Exercise objective: Output every line of the listing, exactly and completely.

Data for this exercise:
Segment Open

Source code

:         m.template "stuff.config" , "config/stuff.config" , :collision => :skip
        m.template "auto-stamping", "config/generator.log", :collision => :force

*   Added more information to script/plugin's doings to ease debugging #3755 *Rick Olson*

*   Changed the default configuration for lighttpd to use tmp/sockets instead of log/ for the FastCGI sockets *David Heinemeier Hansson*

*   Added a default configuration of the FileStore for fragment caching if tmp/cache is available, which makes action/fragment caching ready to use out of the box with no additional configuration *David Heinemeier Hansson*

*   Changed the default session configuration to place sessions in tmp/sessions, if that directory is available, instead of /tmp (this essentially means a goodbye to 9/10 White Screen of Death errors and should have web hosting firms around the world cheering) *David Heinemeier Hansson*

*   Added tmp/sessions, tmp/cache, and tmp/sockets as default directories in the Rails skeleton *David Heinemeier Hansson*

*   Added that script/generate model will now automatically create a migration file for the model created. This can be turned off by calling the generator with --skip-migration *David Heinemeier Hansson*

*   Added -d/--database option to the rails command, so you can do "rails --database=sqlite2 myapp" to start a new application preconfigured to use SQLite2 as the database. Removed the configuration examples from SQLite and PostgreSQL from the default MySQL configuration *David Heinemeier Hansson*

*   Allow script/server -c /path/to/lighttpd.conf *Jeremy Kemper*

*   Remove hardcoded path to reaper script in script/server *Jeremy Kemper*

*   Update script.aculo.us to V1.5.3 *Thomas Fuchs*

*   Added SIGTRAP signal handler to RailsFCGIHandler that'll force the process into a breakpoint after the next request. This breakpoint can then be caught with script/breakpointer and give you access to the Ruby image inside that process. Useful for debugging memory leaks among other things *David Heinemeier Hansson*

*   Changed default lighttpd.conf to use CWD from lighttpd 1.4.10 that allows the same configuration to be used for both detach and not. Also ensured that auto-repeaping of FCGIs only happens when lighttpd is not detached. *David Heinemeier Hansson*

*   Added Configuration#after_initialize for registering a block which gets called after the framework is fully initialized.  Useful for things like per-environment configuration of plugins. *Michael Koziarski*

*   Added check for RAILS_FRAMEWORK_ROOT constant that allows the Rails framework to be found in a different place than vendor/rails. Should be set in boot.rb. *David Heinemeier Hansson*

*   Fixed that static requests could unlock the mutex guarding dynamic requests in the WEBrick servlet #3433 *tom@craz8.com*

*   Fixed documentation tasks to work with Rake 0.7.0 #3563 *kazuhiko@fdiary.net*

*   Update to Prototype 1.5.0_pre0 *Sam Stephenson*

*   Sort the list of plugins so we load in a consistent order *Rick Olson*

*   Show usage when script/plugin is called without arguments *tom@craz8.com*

Segment Closed

Result for this task:
Source code

:         m.template "stuff.config" , "config/stuff.config" , :collision => :skip
        m.template "auto-stamping", "config/generator.log", :collision => :force

*   Added more information to script/plugin's doings to ease debugging #3755 *Rick Olson*

*   Changed the default configuration for lighttpd to use tmp/sockets instead of log/ for the FastCGI sockets *David Heinemeier Hansson*

*   Added a default configuration of the FileStore for fragment caching if tmp/cache is available, which makes action/fragment caching ready to use out of the box with no additional configuration *David Heinemeier Hansson*

*   Changed the default session configuration to place sessions in tmp/sessions, if that directory is available, instead of /tmp (this essentially means a goodbye to 9/10 White Screen of Death errors and should have web hosting firms around the world cheering) *David Heinemeier Hansson*

*   Added tmp/sessions, tmp/cache, and tmp/sockets as default directories in the Rails skeleton *David Heinemeier Hansson*

*   Added that script/generate model will now automatically create a migration file for the model created. This can be turned off by calling the generator with --skip-migration *David Heinemeier Hansson*

*   Added -d/--database option to the rails command, so you can do "rails --database=sqlite2 myapp" to start a new application preconfigured to use SQLite2 as the database. Removed the configuration examples from SQLite and PostgreSQL from the default MySQL configuration *David Heinemeier Hansson*

*   Allow script/server -c /path/to/lighttpd.conf *Jeremy Kemper*

*   Remove hardcoded path to reaper script in script/server *Jeremy Kemper*

*   Update script.aculo.us to V1.5.3 *Thomas Fuchs*

*   Added SIGTRAP signal handler to RailsFCGIHandler that'll force the process into a breakpoint after the next request. This breakpoint can then be caught with script/breakpointer and give you access to the Ruby image inside that process. Useful for debugging memory leaks among other things *David Heinemeier Hansson*

*   Changed default lighttpd.conf to use CWD from lighttpd 1.4.10 that allows the same configuration to be used for both detach and not. Also ensured that auto-repeaping of FCGIs only happens when lighttpd is not detached. *David Heinemeier Hansson*

*   Added Configuration#after_initialize for registering a block which gets called after the framework is fully initialized.  Useful for things like per-environment configuration of plugins. *Michael Koziarski*

*   Added check for RAILS_FRAMEWORK_ROOT constant that allows the Rails framework to be found in a different place than vendor/rails. Should be set in boot.rb. *David Heinemeier Hansson*

*   Fixed that static requests could unlock the mutex guarding dynamic requests in the WEBrick servlet #3433 *tom@craz8.com*

*   Fixed documentation tasks to work with Rake 0.7.0 #3563 *kazuhiko@fdiary.net*

*   Update to Prototype 1.5.0_pre0 *Sam Stephenson*

*   Sort the list of plugins so we load in a consistent order *Rick Olson*

*   Show usage when script/plugin is called without arguments *tom@craz8.com*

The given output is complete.